Scientific Data Management
The goal of scientific data management is to articulate overarching scientific data models, standards (such as ontologies, schema-naming conventions, metadata-naming practices, collection methods), and scientific computing architectures to help advance scientific data interoperability. PNNL accomplishes this goal with
- Life-cycle data integrity, by providing assurance of data quality and accuracy from generation to end-use
- Data management tools, by providing visual data management tools to enable efficient operations of complex data sets
- End-user tools, by providing visualization tools to facilitate and accelerate scientific discovery
- Value-added products, by providing scientific enhancement to existing data sets
- Archives, by providing a high-performance and highly reliable long-term storage architecture.
Today, numerous scientific databases, archives, information systems, knowledge repositories, and scientific computing environments are constantly emerging and evolving. By partnering with organizations within PNNL as well as across the DOE complex, we are learning how to leverage these investments as we strive to develop new centers for scientific computing excellence.

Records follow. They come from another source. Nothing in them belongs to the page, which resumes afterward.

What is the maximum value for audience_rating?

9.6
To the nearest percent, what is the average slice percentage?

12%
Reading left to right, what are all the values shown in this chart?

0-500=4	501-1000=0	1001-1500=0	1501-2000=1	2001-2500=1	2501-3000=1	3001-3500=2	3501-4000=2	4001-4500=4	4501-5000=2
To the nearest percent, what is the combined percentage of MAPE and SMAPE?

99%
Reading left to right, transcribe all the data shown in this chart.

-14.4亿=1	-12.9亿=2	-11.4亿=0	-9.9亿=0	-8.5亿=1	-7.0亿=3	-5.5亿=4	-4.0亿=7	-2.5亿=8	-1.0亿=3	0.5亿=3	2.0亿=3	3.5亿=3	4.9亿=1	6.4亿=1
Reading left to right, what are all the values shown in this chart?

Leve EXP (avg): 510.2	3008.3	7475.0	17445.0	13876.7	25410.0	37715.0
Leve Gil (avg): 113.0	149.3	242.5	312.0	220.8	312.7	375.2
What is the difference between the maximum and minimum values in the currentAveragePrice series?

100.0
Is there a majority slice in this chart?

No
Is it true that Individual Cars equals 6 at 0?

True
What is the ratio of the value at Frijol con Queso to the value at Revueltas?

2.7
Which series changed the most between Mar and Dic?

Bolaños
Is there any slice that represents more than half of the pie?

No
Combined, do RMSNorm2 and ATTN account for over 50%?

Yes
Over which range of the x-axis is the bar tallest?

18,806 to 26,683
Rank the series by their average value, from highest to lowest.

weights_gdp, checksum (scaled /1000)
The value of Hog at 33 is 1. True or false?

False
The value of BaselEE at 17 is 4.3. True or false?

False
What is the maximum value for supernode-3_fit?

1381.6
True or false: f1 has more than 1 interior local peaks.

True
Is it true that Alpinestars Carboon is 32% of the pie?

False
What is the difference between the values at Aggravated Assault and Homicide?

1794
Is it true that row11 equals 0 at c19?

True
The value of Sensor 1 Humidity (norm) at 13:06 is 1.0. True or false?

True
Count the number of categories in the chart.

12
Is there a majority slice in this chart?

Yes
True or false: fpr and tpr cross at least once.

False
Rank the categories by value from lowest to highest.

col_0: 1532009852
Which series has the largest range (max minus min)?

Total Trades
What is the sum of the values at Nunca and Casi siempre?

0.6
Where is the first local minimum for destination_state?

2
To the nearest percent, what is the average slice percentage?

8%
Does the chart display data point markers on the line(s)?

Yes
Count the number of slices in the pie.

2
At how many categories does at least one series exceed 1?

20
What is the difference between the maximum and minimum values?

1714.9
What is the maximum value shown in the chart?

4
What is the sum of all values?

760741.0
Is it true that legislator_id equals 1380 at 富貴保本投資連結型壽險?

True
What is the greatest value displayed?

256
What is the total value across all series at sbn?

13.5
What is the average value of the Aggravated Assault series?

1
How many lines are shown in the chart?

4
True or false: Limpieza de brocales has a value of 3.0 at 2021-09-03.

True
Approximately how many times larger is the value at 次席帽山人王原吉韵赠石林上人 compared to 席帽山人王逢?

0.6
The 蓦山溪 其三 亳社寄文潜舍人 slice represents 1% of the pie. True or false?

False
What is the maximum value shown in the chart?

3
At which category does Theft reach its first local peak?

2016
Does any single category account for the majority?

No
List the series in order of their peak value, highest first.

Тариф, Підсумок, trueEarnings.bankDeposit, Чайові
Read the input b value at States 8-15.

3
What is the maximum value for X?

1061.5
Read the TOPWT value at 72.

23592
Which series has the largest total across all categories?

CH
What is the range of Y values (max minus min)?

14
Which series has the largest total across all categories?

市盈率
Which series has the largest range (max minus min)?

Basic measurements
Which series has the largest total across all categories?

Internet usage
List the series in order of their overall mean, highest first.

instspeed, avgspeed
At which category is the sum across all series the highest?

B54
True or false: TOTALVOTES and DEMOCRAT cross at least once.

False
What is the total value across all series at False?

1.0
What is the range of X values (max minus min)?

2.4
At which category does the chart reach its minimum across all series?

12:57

We have created an integrated environment for scientific data management. Working in multidisciplinary teams, we have developed systems and processes that allow long-term archival storage and retrieval of datasets as well as capture and maintain descriptive metadata sets. In addition, we have developed and deployed tools to facilitate the location and retrieval of these datasets through queries on the metadata and have broken new ground by developing products that extend the traditional file system metaphor to include searchable metadata.